Nunca mais da memória de alguém que tivesse vivido esses traumas do civismo republicano poderá sair essa atitude do jornalista Edmundo Bittencourt, aceitando numa
evidente inferioridade o repto com que pretendia intimidá-lo o ditador Pinheiro Machado. A voz da acusação que
não media sacrifícios de vida tornou-se então a esperança
dos desiludidos, o estímulo dos hesitantes, a coragem dos
fracos.
O heroísmo ditado pela dignidade profissional de Edmundo Bittencourt abria uma estrela na noite que descera
sobre a consciência nacional. E daí por diante sua vida foi
estimular e defender a oposição contra todas as arbitrariedades emanadas do gosto do mando e da inconsciência
dos mandantes.
Ordem e progresso em Gilberto Freyre
Gilberto
Freyre, que sofre como tantas consciências retas, as conseqüências metastáticas do câncer fascista, perguntava-me
um dia sobre essa época da Primeira República que ele
pretendia estudar sob a epígrafe amável de "Ordem e Progresso". Se alguma coisa pode mandar-lhe o meu depoimento, é a saudade dessa caminhada da liberdade que
produziu os grandes homens da Primeira República. Sem
dúvida não serei eu quem vá esquecer que, sob o lençol
constitucional dos direitos cívicos, uma sombria feudalidade dominou o primeiro quarto do século esgotando as
massas laboriosas nacionais e emigradas na primeira
construção econômica do país. Mas quem negará a vitalidade idealista que norteou as grandes campanhas eleitorais republicanas? Ligado ao jornalista, Edmundo Bittencourt, avulta o do apóstolo do direito que foi Rui Barbosa.

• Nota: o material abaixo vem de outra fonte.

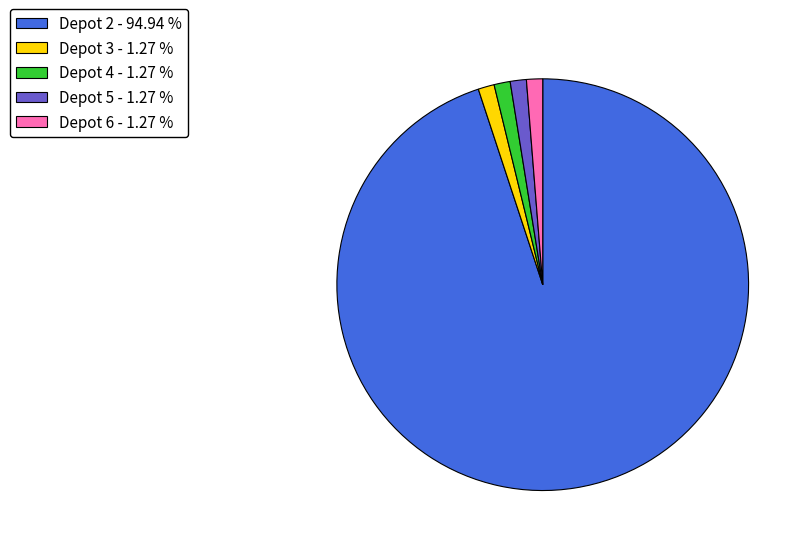

Is there a majority slice in this chart?

Yes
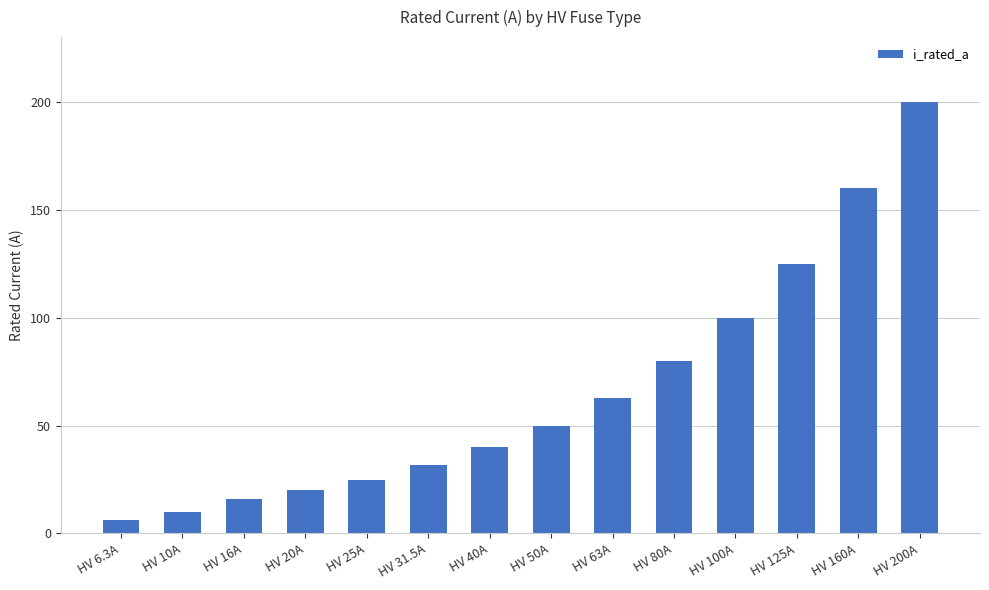

Are the bars horizontal?

No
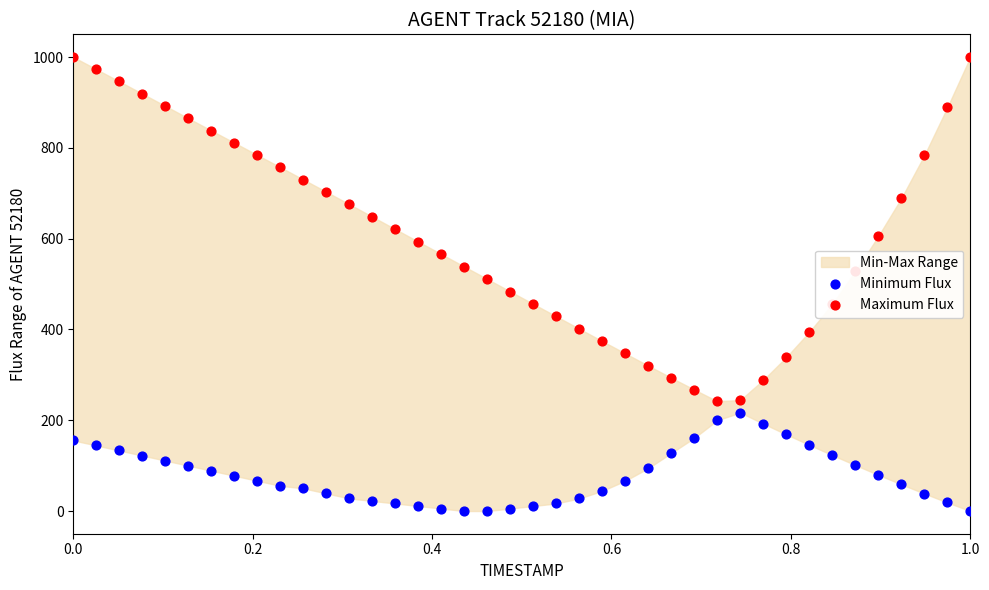

Which series reaches the maximum Y coordinate?

Maximum Flux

Se alguma memória se deve cultuar no momento em que
foi historicamente posta à prova a incapacidade monstruosa do fascismo, é essa do homem que galvanizou o
Brasil em nome das garantias públicas de viver que todos
pretendem. O livro que Gilberto Freyre anuncia com esse
doce nome "Ordem e Progresso" deve constituir mais do
que uma coroa piedosa depositada no túmulo de um pacífico programa ideológico. Onde há Ordem não há Progresso, dizia-me um amigo paradoxal e inteligente. Conforme a Ordem e conforme o Progresso.
Que esse álbum de um passado recente, onde vão guardar-se as memórias da gente livre e digna, que lutou pelo
desenvolvimento superior do Brasil, constitua uma fonte
de reservas na luta que mantemos contra as felonias e os
desacertos do fascismo. Que lhe seja um breviário para as
horas amargas da nacionalidade em guerra contra os que
querem fazer do apodrecimento uma ética e da cumplicidade com o mal um roteiro. E que nele figure entre os
maiores defensores do Brasil, do grande Brasil que se
anuncia nas esparsas dignidades do presente o nome honrado de Edmundo Bittencourt.
A crônica acima foi publicada no "Correio da Manhã" em 28 de novembro
de 1943 e incluída no livro "Feira das Sextas" (ed. Globo).